Depression and Your Dog
There seems to be a difference of opinion to this question. Some believe that depression is a human emotion and experienced only by humans, and insist dogs are instinctive and don't possess the thought process involved with depression. Because you're reading this article, you obviously believe dogs can possibly suffer from depression, and it is on that premise we will continue.
What are the Triggers of Depression in Dogs?
It's important to know what causes depression in dogs. You may be surprised how closely related to humans these factors are. Consider some of these factors that trigger depression in dogs.
- Change of scenery
- Chemical imbalance
- Emotional causes (losing/gaining a playmate, littermate, mother, owner)
- Weather changes
What are the Symptoms of Depression in Dogs?
Dogs often act like their owners when they are depressed. Many of their behaviors resemble our own behaviors when we are depressed, and could incude:
- Anxiety or nervousness
- Destructive behavior
- Excessive barking
- Excessive sleeping
- Improper or over grooming
- Increased clinginess or attachment
- Loss of appetite
- Loss of interest in normal activities
- Personality changes
- Weight loss/gain
- Whining or whimpering
Older dogs may even exhibit regression by acting like a puppy again.

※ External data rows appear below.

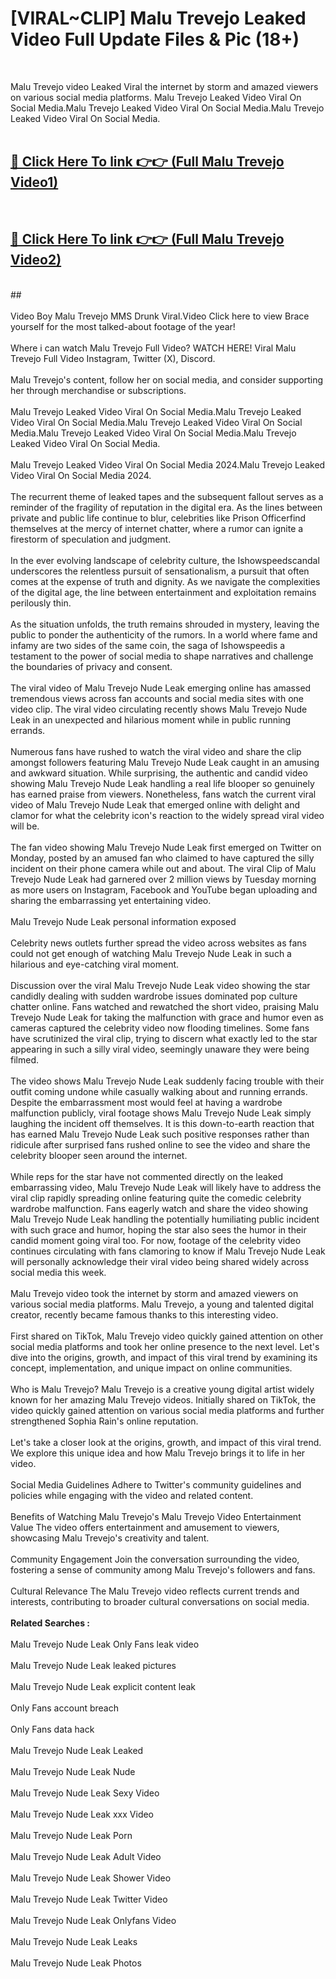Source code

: # [VIRAL~CLIP] Malu Trevejo Leaked Video Full Update Files & Pic (18+) <br>
<br>

Malu Trevejo video Leaked Viral the internet by storm and amazed viewers on various social media platforms. Malu Trevejo Leaked Video Viral On Social Media.Malu Trevejo Leaked Video Viral On Social Media.Malu Trevejo Leaked Video Viral On Social Media.<br>
 <br>

##  <a href="https://play.trustnlinepharmacy.us?title=Full Malu_Trevejo&ref=git">🔴 Click Here To link 👉👉 (Full Malu Trevejo Video1)</a><br>
  <br>

##  <a href="https://play.trustnlinepharmacy.us?title=Full Malu_Trevejo&ref=git">🔴 Click Here To link 👉👉 (Full Malu Trevejo Video2)</a><br>
  <br>
  ##


  <br>

  <br>
Video Boy Malu Trevejo MMS Drunk Viral.Video Click here to view Brace yourself for the most talked-about footage of the year!
<br><br>
Where i can watch Malu Trevejo Full Video? WATCH HERE! Viral Malu Trevejo Full Video Instagram, Twitter (X), Discord.
<br><br>
Malu Trevejo's content, follow her on social media, and consider supporting her through merchandise or subscriptions.
<br><br>
Malu Trevejo Leaked Video Viral On Social Media.Malu Trevejo Leaked Video Viral On Social Media.Malu Trevejo Leaked Video Viral On Social Media.Malu Trevejo Leaked Video Viral On Social Media.Malu Trevejo Leaked Video Viral On Social Media.
<br><br>
Malu Trevejo Leaked Video Viral On Social Media 2024.Malu Trevejo Leaked Video Viral On Social Media 2024.
<br><br>
The recurrent theme of leaked tapes and the subsequent fallout serves as a reminder of the fragility of reputation in the digital era. As the lines between private and public life continue to blur, celebrities like Prison Officerfind themselves at the mercy of internet chatter, where a rumor can ignite a firestorm of speculation and judgment.
<br><br>
In the ever evolving landscape of celebrity culture, the Ishowspeedscandal underscores the relentless pursuit of sensationalism, a pursuit that often comes at the expense of truth and dignity. As we navigate the complexities of the digital age, the line between entertainment and exploitation remains perilously thin.
<br><br>
As the situation unfolds, the truth remains shrouded in mystery, leaving the public to ponder the authenticity of the rumors. In a world where fame and infamy are two sides of the same coin, the saga of Ishowspeedis a testament to the power of social media to shape narratives and challenge the boundaries of privacy and consent.
<br><br>
The viral video of Malu Trevejo Nude Leak emerging online has amassed tremendous views across fan accounts and social media sites with one video clip. The viral video circulating recently shows Malu Trevejo Nude Leak in an unexpected and hilarious moment while in public running errands.
<br><br>
Numerous fans have rushed to watch the viral video and share the clip amongst followers featuring Malu Trevejo Nude Leak caught in an amusing and awkward situation. While surprising, the authentic and candid video showing Malu Trevejo Nude Leak handling a real life blooper so genuinely has earned praise from viewers. Nonetheless, fans watch the current viral video of Malu Trevejo Nude Leak that emerged online with delight and clamor for what the celebrity icon's reaction to the widely spread viral video will be.
<br><br>
The fan video showing Malu Trevejo Nude Leak first emerged on Twitter on Monday, posted by an amused fan who claimed to have captured the silly incident on their phone camera while out and about. The viral Clip of Malu Trevejo Nude Leak had garnered over 2 million views by Tuesday morning as more users on Instagram, Facebook and YouTube began uploading and sharing the embarrassing yet entertaining video.
<br><br>
Malu Trevejo Nude Leak personal information exposed
<br><br>
Celebrity news outlets further spread the video across websites as fans could not get enough of watching Malu Trevejo Nude Leak in such a hilarious and eye-catching viral moment.
<br><br>
Discussion over the viral Malu Trevejo Nude Leak video showing the star candidly dealing with sudden wardrobe issues dominated pop culture chatter online. Fans watched and rewatched the short video, praising Malu Trevejo Nude Leak for taking the malfunction with grace and humor even as cameras captured the celebrity video now flooding timelines. Some fans have scrutinized the viral clip, trying to discern what exactly led to the star appearing in such a silly viral video, seemingly unaware they were being filmed.
<br><br>
The video shows Malu Trevejo Nude Leak suddenly facing trouble with their outfit coming undone while casually walking about and running errands. Despite the embarrassment most would feel at having a wardrobe malfunction publicly, viral footage shows Malu Trevejo Nude Leak simply laughing the incident off themselves. It is this down-to-earth reaction that has earned Malu Trevejo Nude Leak such positive responses rather than ridicule after surprised fans rushed online to see the video and share the celebrity blooper seen around the internet.
<br><br>
While reps for the star have not commented directly on the leaked embarrassing video, Malu Trevejo Nude Leak will likely have to address the viral clip rapidly spreading online featuring quite the comedic celebrity wardrobe malfunction. Fans eagerly watch and share the video showing Malu Trevejo Nude Leak handling the potentially humiliating public incident with such grace and humor, hoping the star also sees the humor in their candid moment going viral too. For now, footage of the celebrity video continues circulating with fans clamoring to know if Malu Trevejo Nude Leak will personally acknowledge their viral video being shared widely across social media this week.
<br><br>
Malu Trevejo video took the internet by storm and amazed viewers on various social media platforms. Malu Trevejo, a young and talented digital creator, recently became famous thanks to this interesting video.
<br><br>
First shared on TikTok, Malu Trevejo video quickly gained attention on other social media platforms and took her online presence to the next level. Let's dive into the origins, growth, and impact of this viral trend by examining its concept, implementation, and unique impact on online communities.
<br><br>
Who is Malu Trevejo? Malu Trevejo is a creative young digital artist widely known for her amazing Malu Trevejo videos. Initially shared on TikTok, the video quickly gained attention on various social media platforms and further strengthened Sophia Rain's online reputation.
<br><br>
Let's take a closer look at the origins, growth, and impact of this viral trend. We explore this unique idea and how Malu Trevejo brings it to life in her video.
<br><br>
Social Media Guidelines Adhere to Twitter's community guidelines and policies while engaging with the video and related content.
<br><br>
Benefits of Watching Malu Trevejo's Malu Trevejo Video Entertainment Value The video offers entertainment and amusement to viewers, showcasing Malu Trevejo's creativity and talent.
<br><br>
Community Engagement Join the conversation surrounding the video, fostering a sense of community among Malu Trevejo's followers and fans.
<br><br>
Cultural Relevance The Malu Trevejo video reflects current trends and interests, contributing to broader cultural conversations on social media.
<br><br>
<strong>Related Searches :</strong>
<br><br>
Malu Trevejo Nude Leak Only Fans leak video
<br><br>
Malu Trevejo Nude Leak leaked pictures
<br><br>
Malu Trevejo Nude Leak explicit content leak
<br><br>
Only Fans account breach
<br><br>
Only Fans data hack
<br><br>
Malu Trevejo Nude Leak Leaked
<br><br>
Malu Trevejo Nude Leak Nude
<br><br>
Malu Trevejo Nude Leak Sexy Video
<br><br>
Malu Trevejo Nude Leak xxx Video
<br><br>
Malu Trevejo Nude Leak Porn
<br><br>
Malu Trevejo Nude Leak Adult Video
<br><br>
Malu Trevejo Nude Leak Shower Video
<br><br>
Malu Trevejo Nude Leak Twitter Video
<br><br>
Malu Trevejo Nude Leak Onlyfans Video
<br><br>
Malu Trevejo Nude Leak Leaks
<br><br>
Malu Trevejo Nude Leak Photos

Dog Depression and Puppy Depression Symptoms Vary
When depressed, a puppy will shut out everything. She won't make eye contact and may even run from physical contact. She doesnt want to be held, she may howl, and refuse to play.
How Can I Help My Dog Get Over Her Depression?
If your pet has lost a playmate, schedule a play date with another dog or try a doggie day camp. If you've been away for a while, try to spend more time with your dog. Give extra attention and increased activity time. If you don't know what is causing the depression, try new activities. Go to the park, go on a trip, buy a new toy, or teach your dog a new game. It's important to remember to give your dog attention only when they are behaving. Don't reward bad behavior with positive stimulation. Be patient with your dog, they may be in more of a depressed mood than you think. If none of these suggestions seem to decrease your dog's depression, it may be medically related and a visit to the vet may be necessary.
What Will Happen if My Dog's Depression Isn't Addressed?
Untreated depression could result in your dog becoming aggressive. If you suspect your dog is suffering with depression, act immediately.
What Treatments Are Available to Treat My Dog's Depression if Nothing Else Seems to Work?
Prozac is generally prescribed for depression in dogs. However, there are some pet owners who don't believe that drugs designed for humans should be given to their dogs. Others insist pets don't need medications. Some wonder if it's the potential lucrative profit or your dogs health that is being sought after. You should be made aware of the possible side effects before administering any medication to your dog. There are also natural alternatives available for pets. The decision is yours, but no matter what route you choose, act quickly to reduce the suffering of your dog.